The Union Minister for Road Transport and Highways has approved a proposal to levy a ‘green tax’ on old vehicles.
Q. What Is Green Tax?
Under green Tax , Personal vehicles will be charged a tax at the time of renewal of Registration Certification after 15 years.
The policy will come into effect from April 1, 2022.
The levy may differ depending on fuel (petrol/diesel) and type of vehicle.
The proposal will now go to the States for consultation before it is formally notified.
It includes 10-25% of road tax on transport vehicles older than eight years at the time of renewal of fitness certificate.
The proposal on green tax also includes a steeper penalty of up to 50% of road tax for older vehicles registered in some of the highly polluted cities in the country.

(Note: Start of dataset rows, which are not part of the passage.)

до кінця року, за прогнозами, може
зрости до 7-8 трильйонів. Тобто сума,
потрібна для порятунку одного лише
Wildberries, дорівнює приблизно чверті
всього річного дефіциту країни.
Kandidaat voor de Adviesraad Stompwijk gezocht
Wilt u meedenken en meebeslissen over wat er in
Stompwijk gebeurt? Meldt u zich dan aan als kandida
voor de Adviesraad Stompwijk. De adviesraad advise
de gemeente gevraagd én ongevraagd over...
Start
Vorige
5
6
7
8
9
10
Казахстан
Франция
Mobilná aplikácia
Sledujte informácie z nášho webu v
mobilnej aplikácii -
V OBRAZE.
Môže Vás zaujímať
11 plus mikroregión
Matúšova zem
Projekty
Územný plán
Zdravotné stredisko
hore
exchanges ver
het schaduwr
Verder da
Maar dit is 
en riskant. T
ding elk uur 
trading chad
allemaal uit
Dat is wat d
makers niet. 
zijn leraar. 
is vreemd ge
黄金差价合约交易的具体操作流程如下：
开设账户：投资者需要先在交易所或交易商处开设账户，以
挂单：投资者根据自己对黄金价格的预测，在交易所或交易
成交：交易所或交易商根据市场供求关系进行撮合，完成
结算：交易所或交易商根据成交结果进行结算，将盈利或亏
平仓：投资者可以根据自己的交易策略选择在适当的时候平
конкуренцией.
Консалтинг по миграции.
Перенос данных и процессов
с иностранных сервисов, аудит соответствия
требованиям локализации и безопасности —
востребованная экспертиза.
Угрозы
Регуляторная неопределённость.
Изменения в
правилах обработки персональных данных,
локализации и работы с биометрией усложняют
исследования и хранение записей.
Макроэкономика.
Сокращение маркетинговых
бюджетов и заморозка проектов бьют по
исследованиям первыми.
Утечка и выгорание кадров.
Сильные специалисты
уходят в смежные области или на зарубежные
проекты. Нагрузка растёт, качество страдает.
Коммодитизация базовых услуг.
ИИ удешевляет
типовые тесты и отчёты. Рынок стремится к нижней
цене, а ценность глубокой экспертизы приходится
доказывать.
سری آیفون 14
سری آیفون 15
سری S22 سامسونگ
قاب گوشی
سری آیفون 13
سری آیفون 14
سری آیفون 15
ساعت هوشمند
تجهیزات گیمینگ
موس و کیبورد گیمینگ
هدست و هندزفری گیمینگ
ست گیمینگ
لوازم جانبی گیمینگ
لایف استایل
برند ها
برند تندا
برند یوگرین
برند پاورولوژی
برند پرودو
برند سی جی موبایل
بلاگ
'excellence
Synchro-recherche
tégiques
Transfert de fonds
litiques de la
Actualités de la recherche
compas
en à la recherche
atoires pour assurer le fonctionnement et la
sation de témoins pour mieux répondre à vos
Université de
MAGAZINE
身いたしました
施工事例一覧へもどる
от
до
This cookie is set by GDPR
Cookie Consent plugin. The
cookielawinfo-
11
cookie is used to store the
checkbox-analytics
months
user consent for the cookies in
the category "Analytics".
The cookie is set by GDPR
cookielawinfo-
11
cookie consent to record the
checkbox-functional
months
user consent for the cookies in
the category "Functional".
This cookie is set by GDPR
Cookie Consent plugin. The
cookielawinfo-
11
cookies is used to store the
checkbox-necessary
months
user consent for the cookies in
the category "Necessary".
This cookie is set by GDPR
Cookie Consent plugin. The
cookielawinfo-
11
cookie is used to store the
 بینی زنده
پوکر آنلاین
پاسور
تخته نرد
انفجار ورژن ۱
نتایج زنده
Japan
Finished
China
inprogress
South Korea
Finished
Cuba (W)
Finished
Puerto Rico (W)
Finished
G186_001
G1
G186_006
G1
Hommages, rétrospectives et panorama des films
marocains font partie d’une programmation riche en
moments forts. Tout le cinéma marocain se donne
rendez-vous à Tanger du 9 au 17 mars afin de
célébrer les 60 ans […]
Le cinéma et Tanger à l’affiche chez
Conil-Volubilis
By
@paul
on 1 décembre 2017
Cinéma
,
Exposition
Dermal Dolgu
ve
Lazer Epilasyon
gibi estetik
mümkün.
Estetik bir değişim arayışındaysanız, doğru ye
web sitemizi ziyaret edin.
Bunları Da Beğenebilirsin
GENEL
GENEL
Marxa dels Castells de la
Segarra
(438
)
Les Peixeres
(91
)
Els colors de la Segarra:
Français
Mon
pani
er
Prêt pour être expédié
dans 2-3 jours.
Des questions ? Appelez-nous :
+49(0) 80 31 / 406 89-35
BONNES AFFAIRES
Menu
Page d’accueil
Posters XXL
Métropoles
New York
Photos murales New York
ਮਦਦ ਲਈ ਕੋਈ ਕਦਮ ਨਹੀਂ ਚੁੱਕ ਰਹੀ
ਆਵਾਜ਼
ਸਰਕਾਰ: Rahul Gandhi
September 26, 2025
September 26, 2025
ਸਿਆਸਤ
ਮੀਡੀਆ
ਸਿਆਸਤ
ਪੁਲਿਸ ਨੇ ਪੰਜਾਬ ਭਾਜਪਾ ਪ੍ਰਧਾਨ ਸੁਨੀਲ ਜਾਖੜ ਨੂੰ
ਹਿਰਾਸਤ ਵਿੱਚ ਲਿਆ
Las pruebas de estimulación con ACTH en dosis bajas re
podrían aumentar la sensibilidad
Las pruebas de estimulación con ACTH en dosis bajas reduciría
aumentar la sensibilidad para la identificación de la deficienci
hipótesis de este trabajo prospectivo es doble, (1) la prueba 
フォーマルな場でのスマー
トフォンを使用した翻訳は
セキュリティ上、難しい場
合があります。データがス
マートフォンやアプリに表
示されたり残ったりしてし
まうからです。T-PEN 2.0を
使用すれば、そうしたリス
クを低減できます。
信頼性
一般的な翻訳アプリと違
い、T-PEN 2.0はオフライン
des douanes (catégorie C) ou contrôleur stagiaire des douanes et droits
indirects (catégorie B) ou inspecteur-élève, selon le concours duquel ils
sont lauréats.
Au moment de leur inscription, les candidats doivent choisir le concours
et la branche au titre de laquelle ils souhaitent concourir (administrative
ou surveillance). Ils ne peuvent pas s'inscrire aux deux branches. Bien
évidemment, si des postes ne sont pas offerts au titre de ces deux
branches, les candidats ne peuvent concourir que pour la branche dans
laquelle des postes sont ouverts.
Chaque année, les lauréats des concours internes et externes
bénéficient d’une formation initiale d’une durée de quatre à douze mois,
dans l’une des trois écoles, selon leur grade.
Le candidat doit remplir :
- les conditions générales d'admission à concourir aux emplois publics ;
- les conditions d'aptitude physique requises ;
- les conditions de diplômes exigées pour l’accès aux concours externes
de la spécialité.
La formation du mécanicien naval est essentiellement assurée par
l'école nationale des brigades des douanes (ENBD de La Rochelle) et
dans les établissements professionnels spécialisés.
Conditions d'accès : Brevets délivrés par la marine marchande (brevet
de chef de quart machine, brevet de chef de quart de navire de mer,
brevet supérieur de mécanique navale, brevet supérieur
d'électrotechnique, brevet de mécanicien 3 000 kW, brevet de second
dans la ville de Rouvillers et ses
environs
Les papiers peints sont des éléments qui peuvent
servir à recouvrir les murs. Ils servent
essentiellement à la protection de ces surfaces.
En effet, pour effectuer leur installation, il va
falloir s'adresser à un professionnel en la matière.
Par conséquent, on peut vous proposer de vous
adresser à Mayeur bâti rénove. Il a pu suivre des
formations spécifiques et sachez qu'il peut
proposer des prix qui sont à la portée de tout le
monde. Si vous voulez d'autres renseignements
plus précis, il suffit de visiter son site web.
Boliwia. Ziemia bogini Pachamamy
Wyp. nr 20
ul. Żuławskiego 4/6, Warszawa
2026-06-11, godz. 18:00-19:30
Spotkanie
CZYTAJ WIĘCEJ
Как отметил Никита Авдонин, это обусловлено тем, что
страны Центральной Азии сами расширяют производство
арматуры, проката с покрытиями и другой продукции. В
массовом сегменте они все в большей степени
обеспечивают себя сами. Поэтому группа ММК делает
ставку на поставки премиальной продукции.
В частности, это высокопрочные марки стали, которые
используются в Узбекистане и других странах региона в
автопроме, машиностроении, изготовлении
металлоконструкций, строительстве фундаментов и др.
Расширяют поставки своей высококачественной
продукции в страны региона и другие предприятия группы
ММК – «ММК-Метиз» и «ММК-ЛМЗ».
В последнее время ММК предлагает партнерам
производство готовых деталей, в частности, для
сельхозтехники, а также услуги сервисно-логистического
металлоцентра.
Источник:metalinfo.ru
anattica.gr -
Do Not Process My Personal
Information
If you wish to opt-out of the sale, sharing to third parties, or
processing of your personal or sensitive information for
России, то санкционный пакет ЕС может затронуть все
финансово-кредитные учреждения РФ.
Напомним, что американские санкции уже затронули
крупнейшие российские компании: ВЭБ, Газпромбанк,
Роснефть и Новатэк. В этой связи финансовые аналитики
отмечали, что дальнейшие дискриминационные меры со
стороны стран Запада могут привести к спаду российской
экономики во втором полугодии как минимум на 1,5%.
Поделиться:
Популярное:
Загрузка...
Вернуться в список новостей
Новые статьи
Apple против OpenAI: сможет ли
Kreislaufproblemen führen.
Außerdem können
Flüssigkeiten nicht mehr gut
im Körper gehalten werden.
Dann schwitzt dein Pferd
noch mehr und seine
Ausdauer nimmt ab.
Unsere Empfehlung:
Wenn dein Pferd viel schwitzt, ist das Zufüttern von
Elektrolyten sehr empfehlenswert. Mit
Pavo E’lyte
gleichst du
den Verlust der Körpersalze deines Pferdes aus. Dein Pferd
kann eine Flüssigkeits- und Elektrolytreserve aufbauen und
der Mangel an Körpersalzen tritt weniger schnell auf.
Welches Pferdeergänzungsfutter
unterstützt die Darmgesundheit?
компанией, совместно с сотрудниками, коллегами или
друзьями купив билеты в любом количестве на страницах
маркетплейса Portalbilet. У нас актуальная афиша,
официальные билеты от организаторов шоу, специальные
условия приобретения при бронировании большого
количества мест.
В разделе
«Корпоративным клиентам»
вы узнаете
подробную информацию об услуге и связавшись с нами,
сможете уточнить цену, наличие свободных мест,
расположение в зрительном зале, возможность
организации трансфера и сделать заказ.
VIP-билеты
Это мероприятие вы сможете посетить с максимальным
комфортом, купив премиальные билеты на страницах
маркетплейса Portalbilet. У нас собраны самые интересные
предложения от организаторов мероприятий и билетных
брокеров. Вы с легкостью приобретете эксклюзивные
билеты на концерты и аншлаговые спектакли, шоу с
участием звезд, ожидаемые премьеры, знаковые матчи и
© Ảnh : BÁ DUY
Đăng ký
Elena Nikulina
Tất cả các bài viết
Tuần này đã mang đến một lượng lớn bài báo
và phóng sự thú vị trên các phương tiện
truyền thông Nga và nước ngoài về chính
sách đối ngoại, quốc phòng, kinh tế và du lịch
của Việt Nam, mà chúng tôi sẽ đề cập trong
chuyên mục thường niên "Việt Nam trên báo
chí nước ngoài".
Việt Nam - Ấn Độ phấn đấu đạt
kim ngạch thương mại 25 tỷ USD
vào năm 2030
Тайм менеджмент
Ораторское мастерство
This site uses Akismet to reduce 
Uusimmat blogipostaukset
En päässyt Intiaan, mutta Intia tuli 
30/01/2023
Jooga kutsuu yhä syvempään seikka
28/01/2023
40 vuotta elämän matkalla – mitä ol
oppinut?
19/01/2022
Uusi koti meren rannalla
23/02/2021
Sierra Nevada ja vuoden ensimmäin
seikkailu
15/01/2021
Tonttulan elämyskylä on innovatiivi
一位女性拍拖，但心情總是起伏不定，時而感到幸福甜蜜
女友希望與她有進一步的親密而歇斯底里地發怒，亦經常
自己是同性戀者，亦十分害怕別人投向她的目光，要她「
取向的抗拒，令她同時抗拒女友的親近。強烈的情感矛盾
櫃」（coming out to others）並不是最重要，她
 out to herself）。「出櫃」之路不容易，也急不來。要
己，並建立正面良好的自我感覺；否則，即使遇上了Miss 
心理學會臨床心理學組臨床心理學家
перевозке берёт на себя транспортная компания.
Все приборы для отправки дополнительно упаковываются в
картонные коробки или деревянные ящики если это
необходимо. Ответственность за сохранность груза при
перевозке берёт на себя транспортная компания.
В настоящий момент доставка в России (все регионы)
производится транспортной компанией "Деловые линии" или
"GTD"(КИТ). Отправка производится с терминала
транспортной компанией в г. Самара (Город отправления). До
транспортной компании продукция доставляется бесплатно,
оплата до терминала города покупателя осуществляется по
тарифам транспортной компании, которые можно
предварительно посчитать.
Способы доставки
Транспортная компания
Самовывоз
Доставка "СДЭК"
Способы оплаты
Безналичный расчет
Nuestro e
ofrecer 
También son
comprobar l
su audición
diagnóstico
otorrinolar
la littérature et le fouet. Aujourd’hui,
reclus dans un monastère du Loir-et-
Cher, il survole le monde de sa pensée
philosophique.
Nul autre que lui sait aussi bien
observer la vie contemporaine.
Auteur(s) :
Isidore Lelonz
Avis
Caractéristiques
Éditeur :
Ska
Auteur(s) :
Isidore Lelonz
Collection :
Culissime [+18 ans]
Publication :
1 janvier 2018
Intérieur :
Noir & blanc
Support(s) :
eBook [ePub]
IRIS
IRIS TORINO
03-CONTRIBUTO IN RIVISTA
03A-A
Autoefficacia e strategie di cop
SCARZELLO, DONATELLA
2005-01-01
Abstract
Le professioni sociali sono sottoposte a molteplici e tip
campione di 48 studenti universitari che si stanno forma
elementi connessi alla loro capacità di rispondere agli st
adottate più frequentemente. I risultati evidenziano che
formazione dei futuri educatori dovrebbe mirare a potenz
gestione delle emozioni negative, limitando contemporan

Revenue collected from this tax will be kept in a separate account and will be used for tackling pollution, and for States to set up state-of-art facilities for emission monitoring.
Q. Why such a move?
To dissuade people from using vehicles which damage the environment
To motivate people to switch to newer, less polluting vehicles
Green tax will reduce the pollution level, and make the polluter pay for pollution
Q. What are the exemptions to this tax?
Vehicles like strong hybrids, electric vehicles and alternate fuels like CNG, ethanol, LPG etc to be exempted;
Vehicles used in farming, such as tractor, harvester, tiller etc to be exempted;
Q. What are Other proposals by ministry?
The Ministry also approved a watered-down policy of deregistration and scrapping of vehicles, bringing only those vehicles owned by government departments and PSUs and are older than 15 years under its ambit.
In 2016, the Centre had floated a draft Voluntary Vehicle Fleet Modernization Programme that aimed to take 28 million decade-old vehicles off the road.